You come back to these four big names in the course of your deconstruction of the genre, many times in a scholarly intertwining, which sometimes transforms into tangles. I would like to take these names one by one with you, if you don’t mind. And finally, there is Lacan. He inspires Butler, whose work Butler does not know, since Lacan died in 1981. He is very present for our Big Four, he also inspired them, and he himself reads them, invites them, takes this into account. But your book shows how different it is from the Quartet. At least, I don’t see any trace in Lacan of this “thought of the Neutral” that you detect in the four, so as to oppose it to the theory of gender.
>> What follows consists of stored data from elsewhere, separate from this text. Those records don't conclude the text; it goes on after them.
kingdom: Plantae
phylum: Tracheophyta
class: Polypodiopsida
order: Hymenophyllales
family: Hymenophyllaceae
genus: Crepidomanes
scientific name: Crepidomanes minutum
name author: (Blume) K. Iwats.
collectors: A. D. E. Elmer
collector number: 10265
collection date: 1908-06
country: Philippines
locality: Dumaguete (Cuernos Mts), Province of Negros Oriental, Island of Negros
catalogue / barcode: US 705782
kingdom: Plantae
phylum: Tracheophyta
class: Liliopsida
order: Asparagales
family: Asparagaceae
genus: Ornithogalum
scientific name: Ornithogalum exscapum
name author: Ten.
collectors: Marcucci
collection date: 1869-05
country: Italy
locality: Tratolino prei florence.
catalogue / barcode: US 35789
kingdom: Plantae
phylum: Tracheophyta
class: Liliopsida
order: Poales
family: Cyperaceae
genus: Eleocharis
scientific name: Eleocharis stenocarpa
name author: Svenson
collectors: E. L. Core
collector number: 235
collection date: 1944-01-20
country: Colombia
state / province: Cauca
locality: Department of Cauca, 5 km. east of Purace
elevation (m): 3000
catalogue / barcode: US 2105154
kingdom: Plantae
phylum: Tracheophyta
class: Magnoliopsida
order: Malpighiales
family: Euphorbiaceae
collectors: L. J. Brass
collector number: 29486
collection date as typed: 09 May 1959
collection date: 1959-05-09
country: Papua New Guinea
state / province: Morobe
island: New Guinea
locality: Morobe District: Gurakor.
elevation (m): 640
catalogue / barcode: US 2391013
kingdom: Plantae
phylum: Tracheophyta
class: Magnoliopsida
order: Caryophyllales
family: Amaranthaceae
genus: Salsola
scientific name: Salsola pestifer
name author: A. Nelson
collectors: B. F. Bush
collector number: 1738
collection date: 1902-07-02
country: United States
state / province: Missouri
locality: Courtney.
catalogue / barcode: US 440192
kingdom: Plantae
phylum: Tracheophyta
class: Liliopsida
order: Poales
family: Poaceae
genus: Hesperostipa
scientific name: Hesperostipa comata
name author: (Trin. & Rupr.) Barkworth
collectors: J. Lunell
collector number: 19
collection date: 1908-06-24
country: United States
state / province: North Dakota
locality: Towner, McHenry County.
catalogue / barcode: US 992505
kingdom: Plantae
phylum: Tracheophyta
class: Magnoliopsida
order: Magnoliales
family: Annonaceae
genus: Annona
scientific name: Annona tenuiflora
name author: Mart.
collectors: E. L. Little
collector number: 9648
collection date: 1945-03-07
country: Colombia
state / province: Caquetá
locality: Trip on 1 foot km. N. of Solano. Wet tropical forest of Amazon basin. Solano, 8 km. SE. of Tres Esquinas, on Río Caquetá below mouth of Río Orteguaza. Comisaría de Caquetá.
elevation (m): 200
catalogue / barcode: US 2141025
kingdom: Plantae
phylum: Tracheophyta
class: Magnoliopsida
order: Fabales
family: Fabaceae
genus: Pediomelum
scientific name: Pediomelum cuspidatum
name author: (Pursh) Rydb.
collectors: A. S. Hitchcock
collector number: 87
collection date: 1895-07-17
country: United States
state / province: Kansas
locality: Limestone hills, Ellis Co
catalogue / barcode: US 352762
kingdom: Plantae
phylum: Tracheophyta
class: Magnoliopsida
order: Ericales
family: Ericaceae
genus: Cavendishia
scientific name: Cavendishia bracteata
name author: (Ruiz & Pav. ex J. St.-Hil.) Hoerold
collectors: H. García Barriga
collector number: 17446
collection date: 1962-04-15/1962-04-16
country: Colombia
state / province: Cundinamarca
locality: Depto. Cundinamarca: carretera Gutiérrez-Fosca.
In any case, after 1968, when Derrida, Deleuze and Guattari, without forgetting Foucault, undertook to make psychoanalysis obsolete and, to put it bluntly, to ruin it in the public mind, Lacan threw on them a net, a tunic of Nessus, which he called “the discourse of the University,” from which he strongly distinguished “the discourse of the Analyst.” And there was a parting of the waters. Among the Lacanians, we stopped reading “the academics.” And they moved further and further away from their old companionship with the psychoanalyst who had kept them so busy.
There you go, I’m finished. It’s a big book, so rich, so thick, 500 pages, a fresco, a carnival, with its procession of castrati and travelos, sado-masos and pseudo-schizos, both US festival and French Pride parade. It’s a breathtaking conceptual epic, and, in short, a work that, I bet, will remain memorable.